Rincian Dugaan Penggunaan BLT Tahun 2021:
Makan minum 7 orang Pemdes: Rp 295.500
Map dan 2 bungkus rokok: Rp 100.000
Pengembalian pinjaman di Saumlaki: Rp 6 juta
BBM: Rp 1 juta
Perjalanan dinas: Rp 8,5 juta
Total: Rp 16 juta
Tak hanya itu, berikut data dugaan penyimpangan dana lainnya:
Anggaran Pilkades 2021: Rp 100 juta
Jambore PKK 2022: Rp 27 juta
3 Unit Bagan 2022: Rp 180 juta
Gaji eks anggota BPD 2022: Rp 36,5 juta
Bagan Pribadi 2024: Rp 125 juta
Pinjaman BUMDes oleh Kades 2025: Rp 15 juta
Pembangunan Perumahan (ditarik 3 juta per rumah): Rp 39 juta
BLT 2022 tidak disalurkan ke 63 warga dari total 98 penerima: Rp 226,8 juta
Selain itu, ditemukan kejanggalan administrasi dalam data penerima BLT 2022, di mana banyak NIK tidak sesuai KTP, memperbesar potensi kerugian negara.

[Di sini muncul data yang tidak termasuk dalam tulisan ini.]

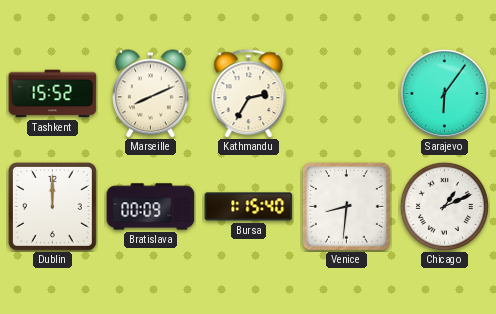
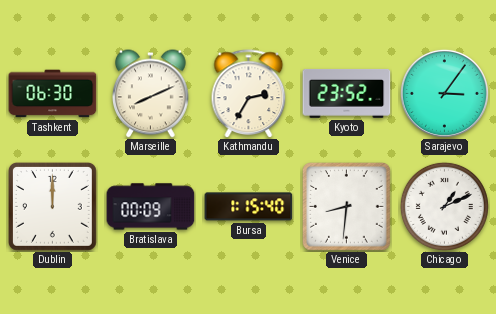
Tashkent: 15:52 -> 06:30
Kyoto: none -> 23:52
Sarajevo: 6:06 -> 3:06
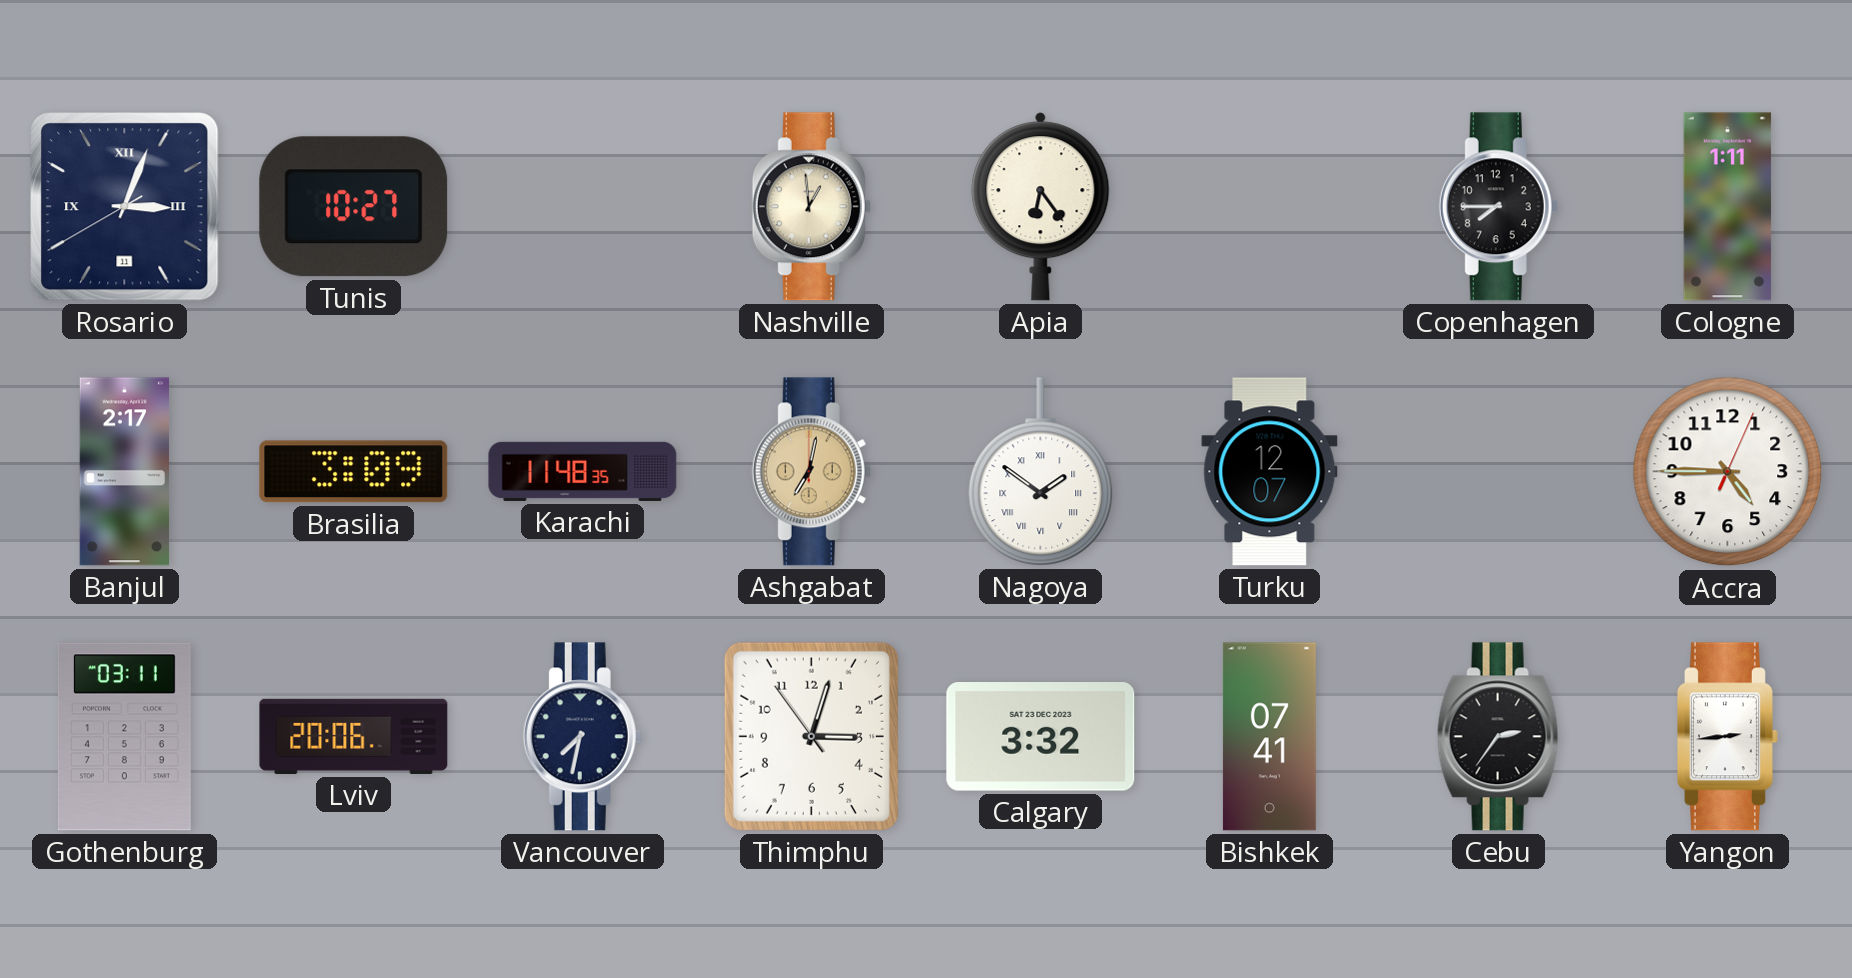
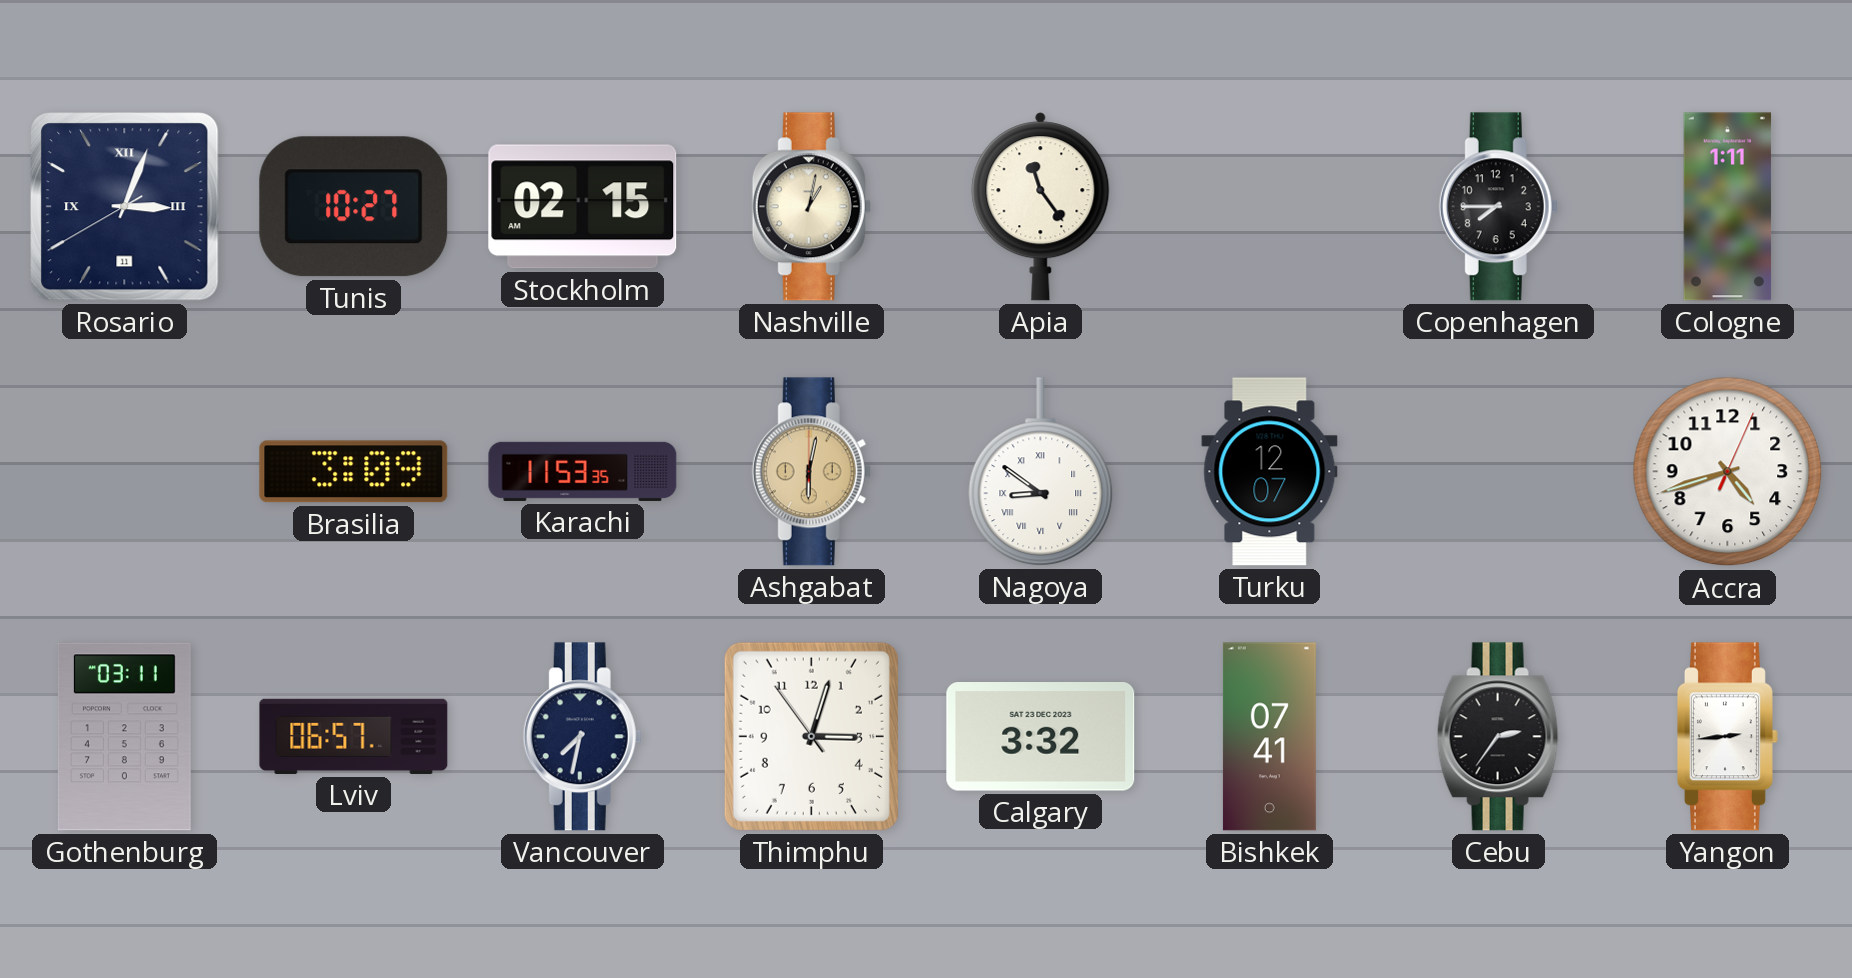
Stockholm: none -> 02:15
Nashville: 12:59 -> 1:02
Apia: 6:24 -> 11:24
Banjul: 2:17 -> none
Karachi: 11:48 -> 11:53
Ashgabat: 7:02 -> 6:02
Nagoya: 1:51 -> 8:51
Accra: 4:45 -> 4:42
Lviv: 20:06 -> 06:57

Program Fiktif, Musyawarah Desa Ditiadakan Tiga Tahun
Warga juga menyoroti proyek pipanisasi tahun 2023 yang mangkrak. Ketua Pemuda Desa Wabar mengungkap, program air bersih tersebut tak pernah dinikmati warga. Bahkan, musyawarah desa untuk laporan pertanggungjawaban tahunan (LKPPD) tak pernah digelar selama tiga tahun terakhir.
“Kami merasa dibodohi. Proyek fiktif, hak warga dirampas, dan desa dikelola sesuka hati,” kata Ketua Pemuda Wabar dengan nada kecewa.
Warga Tuntut Penegakan Hukum, Hentikan Nepotisme
Yeri dan Falens mendesak Inspektorat, Kejaksaan, dan Kepolisian segera turun tangan menyelidiki kasus ini. Mereka menolak desa dijadikan ladang kekuasaan keluarga dan menuntut transparansi, partisipasi publik, serta penegakan hukum tanpa tebang pilih.
“Kami tidak anti pemerintah desa. Kami menolak penyimpangan. Jangan biarkan hukum lumpuh hanya karena kami tinggal jauh dari kota,” pungkas Yeri.